Saved data entries:

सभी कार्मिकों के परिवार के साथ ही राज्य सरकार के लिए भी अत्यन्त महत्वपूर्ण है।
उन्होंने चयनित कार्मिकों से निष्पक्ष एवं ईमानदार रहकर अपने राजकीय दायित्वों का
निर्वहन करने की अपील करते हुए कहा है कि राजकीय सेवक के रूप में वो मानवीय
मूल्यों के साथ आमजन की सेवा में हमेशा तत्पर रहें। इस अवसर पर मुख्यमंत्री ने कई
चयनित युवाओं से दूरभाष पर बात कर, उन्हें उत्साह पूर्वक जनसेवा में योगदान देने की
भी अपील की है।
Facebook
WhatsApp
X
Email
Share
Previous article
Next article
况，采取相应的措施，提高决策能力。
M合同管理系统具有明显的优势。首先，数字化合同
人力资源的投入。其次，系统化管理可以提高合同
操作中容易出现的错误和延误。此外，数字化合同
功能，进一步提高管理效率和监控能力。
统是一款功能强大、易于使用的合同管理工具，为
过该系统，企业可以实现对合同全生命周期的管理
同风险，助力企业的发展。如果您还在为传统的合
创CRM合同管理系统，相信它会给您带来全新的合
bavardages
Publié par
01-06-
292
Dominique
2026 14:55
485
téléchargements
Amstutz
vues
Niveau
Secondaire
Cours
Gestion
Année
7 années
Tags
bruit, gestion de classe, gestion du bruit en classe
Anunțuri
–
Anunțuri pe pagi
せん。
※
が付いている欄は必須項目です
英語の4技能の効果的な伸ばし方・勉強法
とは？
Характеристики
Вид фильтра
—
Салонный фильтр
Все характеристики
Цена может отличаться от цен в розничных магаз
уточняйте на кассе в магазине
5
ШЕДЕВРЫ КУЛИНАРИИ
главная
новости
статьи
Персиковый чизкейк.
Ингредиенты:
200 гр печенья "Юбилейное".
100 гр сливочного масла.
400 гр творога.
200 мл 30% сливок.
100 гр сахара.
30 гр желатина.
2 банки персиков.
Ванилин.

● WORK ITEM
Can you put every line from the records above into a JSON list of strings, one string per line, with any blank lines left out?

● RESULT
[
  "सभी कार्मिकों के परिवार के साथ ही राज्य सरकार के लिए भी अत्यन्त महत्वपूर्ण है।",
  "उन्होंने चयनित कार्मिकों से निष्पक्ष एवं ईमानदार रहकर अपने राजकीय दायित्वों का",
  "निर्वहन करने की अपील करते हुए कहा है कि राजकीय सेवक के रूप में वो मानवीय",
  "मूल्यों के साथ आमजन की सेवा में हमेशा तत्पर रहें। इस अवसर पर मुख्यमंत्री ने कई",
  "चयनित युवाओं से दूरभाष पर बात कर, उन्हें उत्साह पूर्वक जनसेवा में योगदान देने की",
  "भी अपील की है।",
  "Facebook",
  "WhatsApp",
  "X",
  "Email",
  "Share",
  "Previous article",
  "Next article",
  "况，采取相应的措施，提高决策能力。",
  "M合同管理系统具有明显的优势。首先，数字化合同",
  "人力资源的投入。其次，系统化管理可以提高合同",
  "操作中容易出现的错误和延误。此外，数字化合同",
  "功能，进一步提高管理效率和监控能力。",
  "统是一款功能强大、易于使用的合同管理工具，为",
  "过该系统，企业可以实现对合同全生命周期的管理",
  "同风险，助力企业的发展。如果您还在为传统的合",
  "创CRM合同管理系统，相信它会给您带来全新的合",
  "bavardages",
  "Publié par",
  "01-06-",
  "292",
  "Dominique",
  "2026 14:55",
  "485",
  "téléchargements",
  "Amstutz",
  "vues",
  "Niveau",
  "Secondaire",
  "Cours",
  "Gestion",
  "Année",
  "7 années",
  "Tags",
  "bruit, gestion de classe, gestion du bruit en classe",
  "Anunțuri",
  "–",
  "Anunțuri pe pagi",
  "せん。",
  "※",
  "が付いている欄は必須項目です",
  "英語の4技能の効果的な伸ばし方・勉強法",
  "とは？",
  "Характеристики",
  "Вид фильтра",
  "—",
  "Салонный фильтр",
  "Все характеристики",
  "Цена может отличаться от цен в розничных магаз",
  "уточняйте на кассе в магазине",
  "5",
  "ШЕДЕВРЫ КУЛИНАРИИ",
  "главная",
  "новости",
  "статьи",
  "Персиковый чизкейк.",
  "Ингредиенты:",
  "200 гр печенья \"Юбилейное\".",
  "100 гр сливочного масла.",
  "400 гр творога.",
  "200 мл 30% сливок.",
  "100 гр сахара.",
  "30 гр желатина.",
  "2 банки персиков.",
  "Ванилин."
]